Expensive yes but that is exactly what our 1 and only legal A/SAA stocker running 9.89's@131 with 1.27 60's did to control the 3ft+ wheelies, it comes down with the grace of a plane landing....
 
I agree, we just need to control the landing.
It hooks and leaves better than we could ask for. We will do the gear change and probably go with the Viking DA shocks and go from there. Thank you for your input.
 
I agree, we just need to control the landing.
It hooks and leaves better than we could ask for. We will do the gear change and probably go with the Viking DA shocks and go from there. Thank you for your input.
I don`t agree w/ the same E T w/ 4 ft wheels up, versus 6-8-10-12" wheels up. The higher u go the more wasted motion. Prostockers figured that out yrs. ago. I got my best time carrying the front wheels about 8", even tho it carried them all the way thru low gear "n the best runs." A
guy I knew had a low 9 sec. duster that went faster by limiting his big wheelies down to about 4-6 " . He even had to back the carb off to kill h.p. and stop splitting the 440 blocks, I think he even split an aftermarket block. He was very successful and WON a lot !
 
I'm with Famous BOB. Don't get me wrong the wheels up is fun! Go forward, not up. Here'a a race for thought. How many races have you lost that where less in distance than the height of your wheel stand?
 
Still learning the car. Only one round of eliminations, lost to a .008 package.

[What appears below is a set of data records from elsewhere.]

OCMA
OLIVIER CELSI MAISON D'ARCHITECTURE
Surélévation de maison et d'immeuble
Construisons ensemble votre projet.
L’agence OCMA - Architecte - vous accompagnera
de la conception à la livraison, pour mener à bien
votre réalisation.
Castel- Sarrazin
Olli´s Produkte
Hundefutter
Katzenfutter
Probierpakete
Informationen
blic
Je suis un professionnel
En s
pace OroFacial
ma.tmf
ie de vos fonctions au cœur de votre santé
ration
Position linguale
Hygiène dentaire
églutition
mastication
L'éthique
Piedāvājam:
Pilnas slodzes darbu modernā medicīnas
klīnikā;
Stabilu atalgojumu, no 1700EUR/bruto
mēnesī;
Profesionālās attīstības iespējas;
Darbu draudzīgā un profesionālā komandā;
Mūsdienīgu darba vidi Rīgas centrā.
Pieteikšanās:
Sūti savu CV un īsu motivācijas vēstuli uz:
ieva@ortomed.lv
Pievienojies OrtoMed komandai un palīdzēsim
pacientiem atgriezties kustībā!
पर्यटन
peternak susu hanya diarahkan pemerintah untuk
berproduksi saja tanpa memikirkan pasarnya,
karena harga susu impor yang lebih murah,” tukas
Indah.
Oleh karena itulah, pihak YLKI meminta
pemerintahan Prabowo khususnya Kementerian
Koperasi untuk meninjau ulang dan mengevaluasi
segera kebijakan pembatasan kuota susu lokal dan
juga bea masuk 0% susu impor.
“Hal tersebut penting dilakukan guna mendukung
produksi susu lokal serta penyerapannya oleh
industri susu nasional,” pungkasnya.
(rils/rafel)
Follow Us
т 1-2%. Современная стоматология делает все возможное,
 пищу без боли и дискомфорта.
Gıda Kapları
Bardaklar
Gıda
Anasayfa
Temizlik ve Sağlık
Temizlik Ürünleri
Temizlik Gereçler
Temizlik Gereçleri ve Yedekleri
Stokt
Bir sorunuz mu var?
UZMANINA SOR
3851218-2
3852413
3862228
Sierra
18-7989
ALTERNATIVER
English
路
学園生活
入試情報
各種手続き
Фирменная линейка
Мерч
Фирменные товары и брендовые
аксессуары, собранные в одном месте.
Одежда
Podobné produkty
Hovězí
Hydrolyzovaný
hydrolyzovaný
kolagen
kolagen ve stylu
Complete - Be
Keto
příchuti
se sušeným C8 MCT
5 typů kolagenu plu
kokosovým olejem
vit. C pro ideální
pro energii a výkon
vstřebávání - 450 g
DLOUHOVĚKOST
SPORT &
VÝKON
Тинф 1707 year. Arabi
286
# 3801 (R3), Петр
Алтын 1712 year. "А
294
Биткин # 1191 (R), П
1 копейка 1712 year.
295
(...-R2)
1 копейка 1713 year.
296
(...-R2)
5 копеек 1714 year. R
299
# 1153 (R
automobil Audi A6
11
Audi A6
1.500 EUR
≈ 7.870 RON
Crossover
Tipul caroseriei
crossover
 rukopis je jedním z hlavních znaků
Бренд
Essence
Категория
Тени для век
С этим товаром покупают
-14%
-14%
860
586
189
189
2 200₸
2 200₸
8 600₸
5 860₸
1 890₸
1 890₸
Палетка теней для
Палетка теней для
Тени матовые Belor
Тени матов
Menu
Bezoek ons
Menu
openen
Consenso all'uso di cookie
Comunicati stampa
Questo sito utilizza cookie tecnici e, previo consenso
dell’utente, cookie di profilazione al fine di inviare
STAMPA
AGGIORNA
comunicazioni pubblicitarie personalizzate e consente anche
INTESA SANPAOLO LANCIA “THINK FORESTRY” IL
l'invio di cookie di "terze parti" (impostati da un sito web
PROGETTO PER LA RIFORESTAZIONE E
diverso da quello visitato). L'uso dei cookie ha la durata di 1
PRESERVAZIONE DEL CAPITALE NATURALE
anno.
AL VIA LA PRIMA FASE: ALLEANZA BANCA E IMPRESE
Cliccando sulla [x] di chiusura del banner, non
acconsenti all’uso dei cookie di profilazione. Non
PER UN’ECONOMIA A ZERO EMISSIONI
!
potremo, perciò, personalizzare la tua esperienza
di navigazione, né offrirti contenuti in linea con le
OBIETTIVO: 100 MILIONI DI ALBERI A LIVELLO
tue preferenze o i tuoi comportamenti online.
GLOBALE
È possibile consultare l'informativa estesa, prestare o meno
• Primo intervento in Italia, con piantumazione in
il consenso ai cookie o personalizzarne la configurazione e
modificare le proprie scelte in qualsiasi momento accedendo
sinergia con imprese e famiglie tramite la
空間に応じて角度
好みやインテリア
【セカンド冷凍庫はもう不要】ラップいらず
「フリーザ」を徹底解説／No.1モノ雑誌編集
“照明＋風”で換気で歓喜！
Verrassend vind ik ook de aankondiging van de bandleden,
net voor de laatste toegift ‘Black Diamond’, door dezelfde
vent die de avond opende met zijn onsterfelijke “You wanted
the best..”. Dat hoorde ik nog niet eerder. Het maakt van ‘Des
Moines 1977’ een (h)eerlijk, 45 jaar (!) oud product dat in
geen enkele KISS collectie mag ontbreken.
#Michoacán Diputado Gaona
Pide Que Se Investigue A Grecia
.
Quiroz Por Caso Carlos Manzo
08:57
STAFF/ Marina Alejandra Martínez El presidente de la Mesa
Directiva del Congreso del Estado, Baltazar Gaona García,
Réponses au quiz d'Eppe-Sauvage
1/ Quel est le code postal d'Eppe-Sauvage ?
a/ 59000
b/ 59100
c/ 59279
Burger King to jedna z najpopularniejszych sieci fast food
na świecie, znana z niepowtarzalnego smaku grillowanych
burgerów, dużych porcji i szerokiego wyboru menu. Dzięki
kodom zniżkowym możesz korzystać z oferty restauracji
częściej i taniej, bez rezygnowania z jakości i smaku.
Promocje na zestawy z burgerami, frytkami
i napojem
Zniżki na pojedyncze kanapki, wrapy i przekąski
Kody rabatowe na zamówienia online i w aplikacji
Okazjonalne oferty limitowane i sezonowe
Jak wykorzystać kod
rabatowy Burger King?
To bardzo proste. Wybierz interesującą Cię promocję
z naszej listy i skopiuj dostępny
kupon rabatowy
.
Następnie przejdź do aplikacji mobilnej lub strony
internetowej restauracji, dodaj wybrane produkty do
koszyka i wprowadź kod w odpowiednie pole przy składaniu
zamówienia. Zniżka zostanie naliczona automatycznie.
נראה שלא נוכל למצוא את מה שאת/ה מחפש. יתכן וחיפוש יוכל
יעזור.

Foot braking, I was .025 on the tree and broke out by .003...:BangHead:
 
Agree or not our fastest pass with lisas car it went past the 60 foot on the rear bumper. we run Calvert 90/10s up front and Qa1 DA in the rear
Lisa 11-29-15_zps0yedo5nu.jpg
 
How do not break crap after a wheelie like that? Are there mods for the front suspension?
 
First thing i did was install a taller front tire for ground clearance and got a different oil pan
( 8 qt Milodon) as she killed the moroso pan on her first big wheelie. I boxed in the lower control arms and welded plates on the k frame around the lower control arm pins. Inner and outer tie rods are 11/16th with PST steel adjusting sleeves. RMS upper arms and strut rods. I run a 2 inch tall bump stop on the lower arm to prevent bottom out on the track. She has pulled hundreds of wheelies and has never broke anything. We have a front /rear weight bias set at 51.7 front and 48.3 rear.
 
The W2 408 I am building for my Swinger should be well into the 500s for ponies and it kinda freaks me out to think of the front end coming up like that.
But I probably wont get to a 51/49 dist or hook well enough to worry about it... Lol
 
The W2 408 I am building for my Swinger should be well into the 500s for ponies and it kinda freaks me out to think of the front end coming up like that.
But I probably wont get to a 51/49 dist or hook well enough to worry about it... Lol
I enjoyed the pass seat ride ! Stiil think there is a combination that would go quicker w/ less wheely, but if u can win and are not tearing anything up, as it is, it`s kick *** !
 
It may look good but i would think once you get more than a foot of air under the front wheels it is just wasted motion, what is your car's et and 60ft times ?
 
It may look good but i would think once you get more than a foot of air under the front wheels it is just wasted motion, what is your car's et and 60ft times ?



Last time out 3 weeks ago it ran 6.25 at 107 1/8 th. 6.25 is about 9.80 ets It only has a roll bar so when we bracket race i tune it back to run 10.0s at 131 in the heat. It 60s 1.30 to 1.33 or 1.41 to 1.44 on the back tires. The 330 time are deadly consistant at 3.97 to 3.98
 
10.1 -1/4
1.34-1.36- 60's
try adding 30 lbs to the trunk, it will help set the front end down easier. I have a 72 pontiac that pulls huge wheelies and i bought a set of front Afco bnc shocks and now the car lands great without a second bounce.
 
try adding 30 lbs to the trunk, it will help set the front end down easier. I have a 72 pontiac that pulls huge wheelies and i bought a set of front Afco bnc shocks and now the car lands great without a second bounce.
Adding weight to the trunk would make it come up harder and faster.
 
Coming from someone who has never pulled a wheelie or had to adjust a car that pulls big wheelies you have it all figured out dont ya! Remind us what you drive and the last time you went down the track? We made over 200 passes last year alone!